The day of the full time pastor maybe behind us I for one think it is. We must seek sustainable ways to minister in the context to which we find ourselves. Does this mean we have to do away with seminaries and the education they provide? No, the seminary education is foundational to service in the reformed tradition. We must change our lives to live responsibly and centered on Christ.

Do you need the ipod? The newest phone? The cable TV? The two cars? The this or the that? All of this stuff is nice. What does it say about what you live your life for and for whom you live for? I am a fucking hypocrite right along with many of us. I crave the technologies! The Apple computers. The name brand running shoes, the jeans, the shirts, the designer vitamins and food. I love to eat out and an overweight and a burden to this world. I do not practice all that I preach. I need grace, forgiveness, and courage to be what I have witnessed in this world. To stand against the tyranny of consumerism and stereotypes, and hopelessness.

There is a better way. Please pray about it and pray that we can find the way to the cross and sit at the feet of Jesus. The rebel rousing Jesus that kicks the money lenders out of the house of Prayer. WTFWJD?

A Call to Ministry in a Postmodern World

There has been much ado about postmodernism these days. There is postmodern architecture, postmodern philosophy, postmodern art, postmodern film, postmodern literature, postmodern music, postmodern theater, postmodern theology, and even postmodern postmodernism. You cannot escape conversation in many circles without postmodernism entering into it and mocking your modern intellectual vision.

The effects upon the cultural landscape moves today into tension with tomorrow. It begs us to ask the questions of where, when, why, and how of the very human fabric that weaves history, time, and space into a society or does it?

No matter how you interpret postmodernism you must contend that it is a reaction to the status quo. It is rooted in an outsider perspective that mounts attitudes of “us verses them” upon a position of entitlement.

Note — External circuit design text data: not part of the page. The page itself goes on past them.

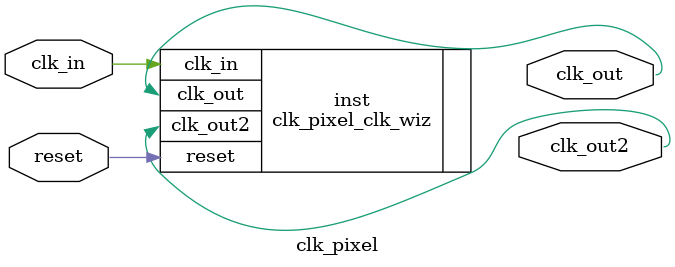
<source format=v>


`timescale 1ps/1ps

(* CORE_GENERATION_INFO = "clk_pixel,clk_wiz_v6_0_1_0_0,{component_name=clk_pixel,use_phase_alignment=true,use_min_o_jitter=false,use_max_i_jitter=false,use_dyn_phase_shift=false,use_inclk_switchover=false,use_dyn_reconfig=false,enable_axi=0,feedback_source=FDBK_AUTO,PRIMITIVE=MMCM,num_out_clk=2,clkin1_period=10.000,clkin2_period=10.000,use_power_down=false,use_reset=true,use_locked=false,use_inclk_stopped=false,feedback_type=SINGLE,CLOCK_MGR_TYPE=NA,manual_override=false}" *)

module clk_pixel 
 (
  // Clock out ports
  output        clk_out,
  output        clk_out2,
  // Status and control signals
  input         reset,
 // Clock in ports
  input         clk_in
 );

  clk_pixel_clk_wiz inst
  (
  // Clock out ports  
  .clk_out(clk_out),
  .clk_out2(clk_out2),
  // Status and control signals               
  .reset(reset), 
 // Clock in ports
  .clk_in(clk_in)
  );

endmodule

</source>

What is Postmodern Theology?

Postmodern Christian theology is a theology rooted in reaction to the status quo. It should be counter-cultural in nature. It seeks to disturb and transform those engaged in the practice of theology. It looks to the pervading culture for means to express and illuminate the gospel message of Jesus Christ. It must not be comfortable or commodified. Theology that seeks to transform cannot and should not be consumed like fun size Halloween candy. To partake in the radical transforming nature of the gospel direct opposition to the status quo is called for.

Gone is the ability to stoically sit by as the gospel is used to propagate a conquering message that excludes and builds division. We are far to concerned with difference rather than similarities.

All are called to ministry. All are sought after to serve. In the Presbyterian tradition being a Minister of the Word and Sacrament does not entitle you to anything more than service. There is no difference between congregation and pastor. We are a body of Believers! Some of us have lost our salt. We are SALboosT as a denomination already.

Where must we go from here?

My outcome in this process
In the course of researching the topic of Postmodern understanding of call I conducted many interviews. I came across a few conclusions: 1) Call is relative to one culture. 2) Postmodern understanding of call is rooted in vocational understanding and a longing for security. 3) Action is called for today. we must seek to engage the culture around us to become effective instruments of witness.

There is need for ministers, pastors, and preachers. There is also a need for the understanding of these roles to sift and become more flexible. Churches would benefit from becoming uncomfortable and challenge he status quo. What are you protecting and from what are you protecting it from? In a world full of adjectives, may we be a people of verbs.